▸ WHAT YOU NEED TO DO: Only the lines from the first line of the data through the line containing "right elbow: (774, 982)" belong in the answer, transcribed exactly; pictures do not.

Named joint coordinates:
#####

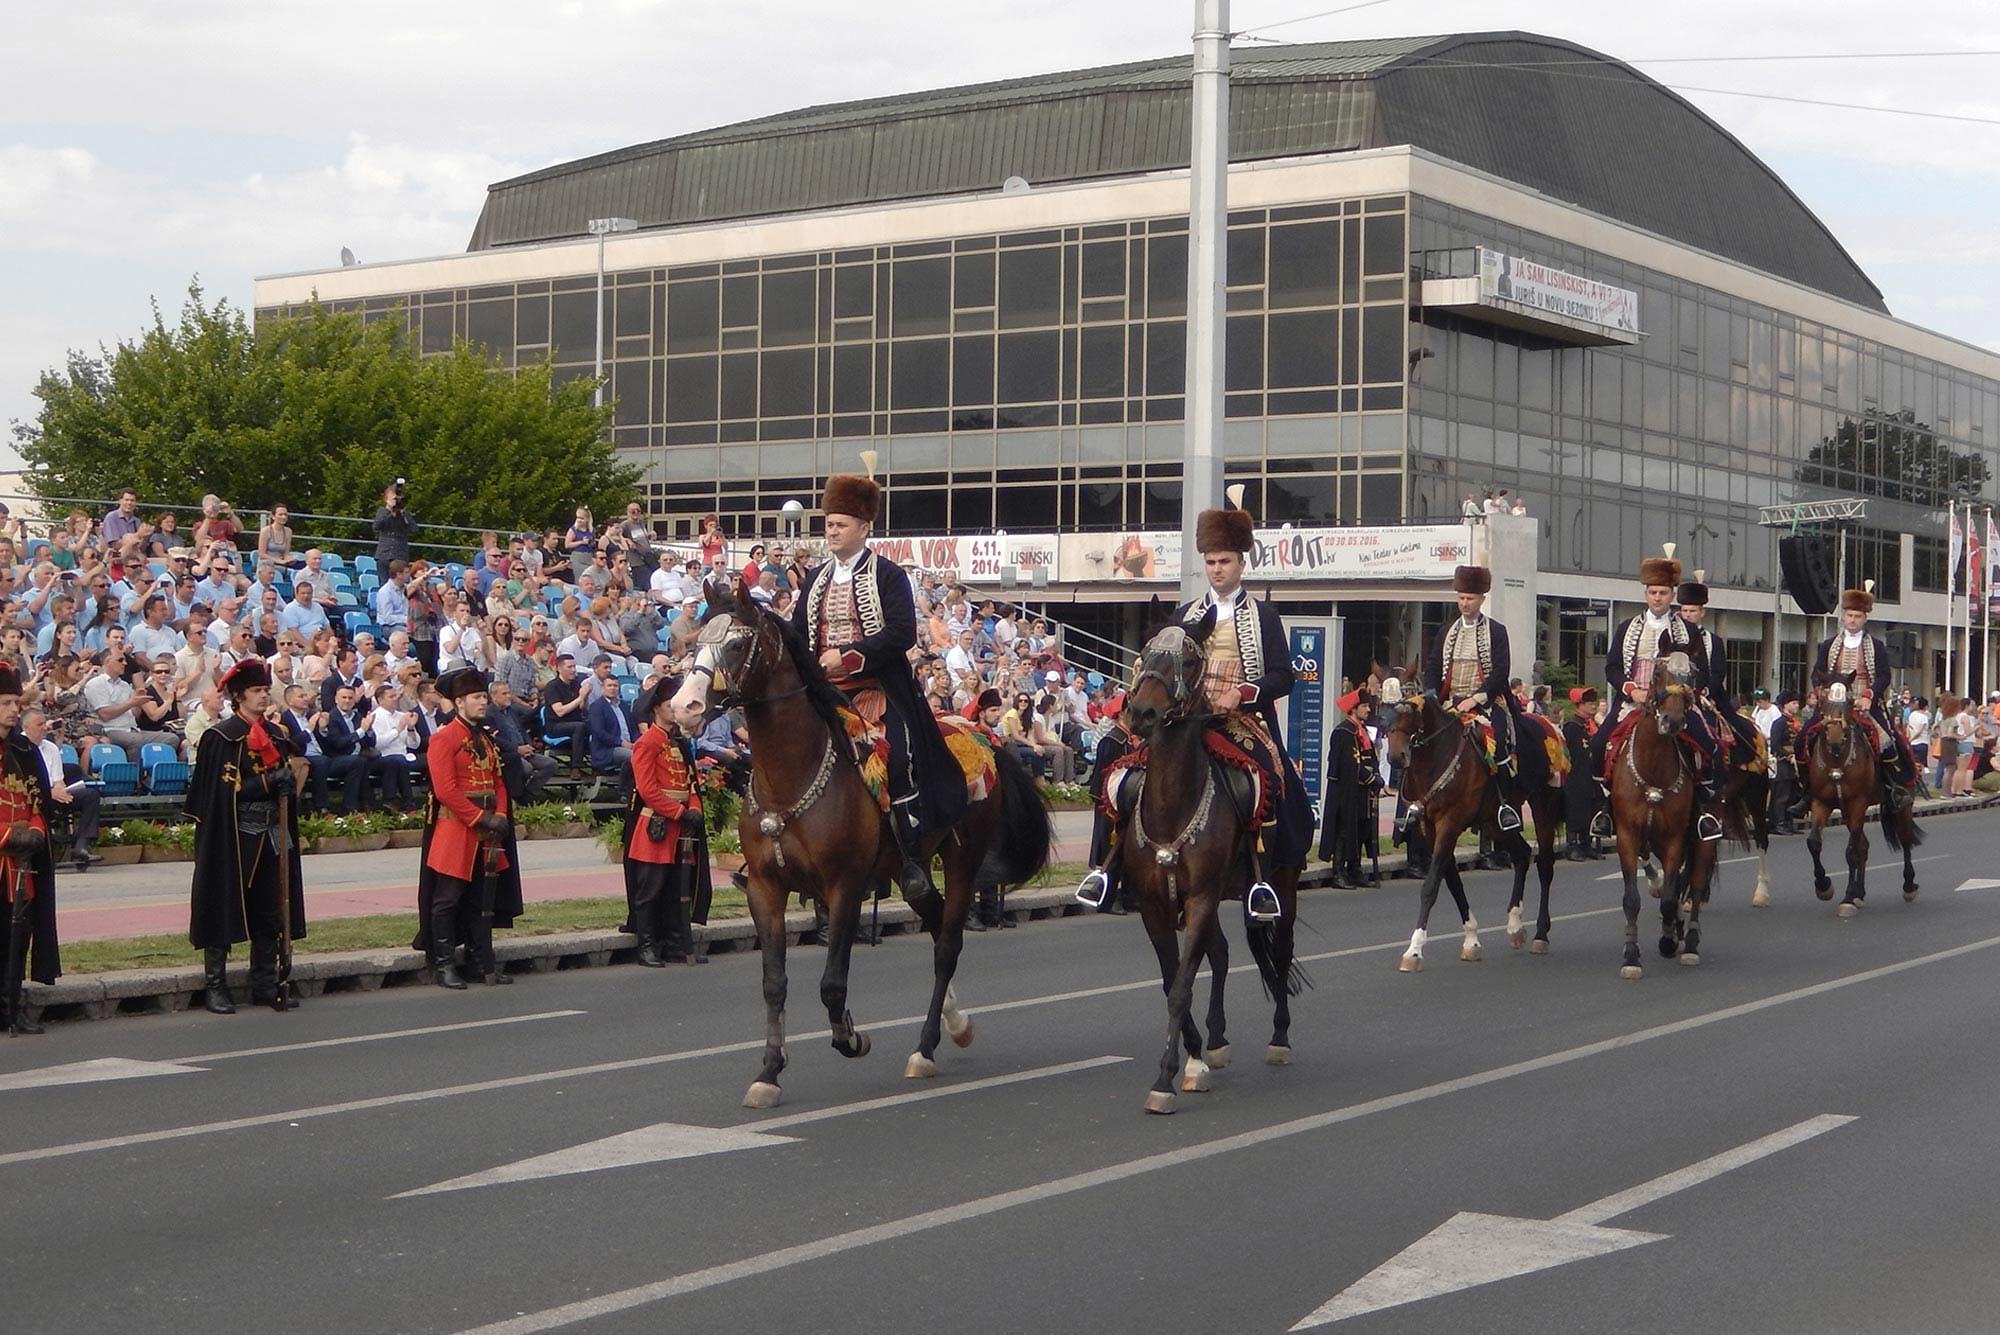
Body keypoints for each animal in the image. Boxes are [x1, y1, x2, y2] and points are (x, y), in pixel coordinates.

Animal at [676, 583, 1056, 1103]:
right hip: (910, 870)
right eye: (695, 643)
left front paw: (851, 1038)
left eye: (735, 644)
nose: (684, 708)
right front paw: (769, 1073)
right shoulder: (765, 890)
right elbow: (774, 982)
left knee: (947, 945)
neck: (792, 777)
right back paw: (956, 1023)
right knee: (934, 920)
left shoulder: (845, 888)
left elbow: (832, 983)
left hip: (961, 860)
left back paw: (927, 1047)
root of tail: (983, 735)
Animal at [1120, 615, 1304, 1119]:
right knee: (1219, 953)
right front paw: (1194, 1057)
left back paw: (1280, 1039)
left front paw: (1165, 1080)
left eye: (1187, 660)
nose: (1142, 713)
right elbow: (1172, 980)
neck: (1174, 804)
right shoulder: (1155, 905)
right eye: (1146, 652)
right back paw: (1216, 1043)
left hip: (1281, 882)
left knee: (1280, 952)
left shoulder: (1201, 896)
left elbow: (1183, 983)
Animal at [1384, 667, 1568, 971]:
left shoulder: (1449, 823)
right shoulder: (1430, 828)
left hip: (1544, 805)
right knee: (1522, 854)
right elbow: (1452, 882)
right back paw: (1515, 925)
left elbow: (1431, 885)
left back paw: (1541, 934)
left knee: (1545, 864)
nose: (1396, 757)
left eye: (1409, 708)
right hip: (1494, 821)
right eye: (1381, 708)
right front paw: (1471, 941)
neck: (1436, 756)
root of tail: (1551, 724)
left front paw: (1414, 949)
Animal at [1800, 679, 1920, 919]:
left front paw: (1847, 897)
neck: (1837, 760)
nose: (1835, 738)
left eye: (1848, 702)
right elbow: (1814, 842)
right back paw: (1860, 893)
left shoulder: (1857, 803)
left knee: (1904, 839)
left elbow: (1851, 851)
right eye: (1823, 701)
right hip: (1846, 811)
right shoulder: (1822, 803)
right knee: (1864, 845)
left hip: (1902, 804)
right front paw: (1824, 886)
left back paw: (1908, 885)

#####

▸ SOLUTION:
Body keypoints for each animal in the image. Boxes are [x1, y1, x2, y2] and points are (x, y), in pixel coordinates.

Animal at [676, 583, 1056, 1103]:
right hip: (910, 870)
right eye: (695, 643)
left front paw: (851, 1038)
left eye: (735, 644)
nose: (684, 708)
right front paw: (769, 1073)
right shoulder: (765, 890)
right elbow: (774, 982)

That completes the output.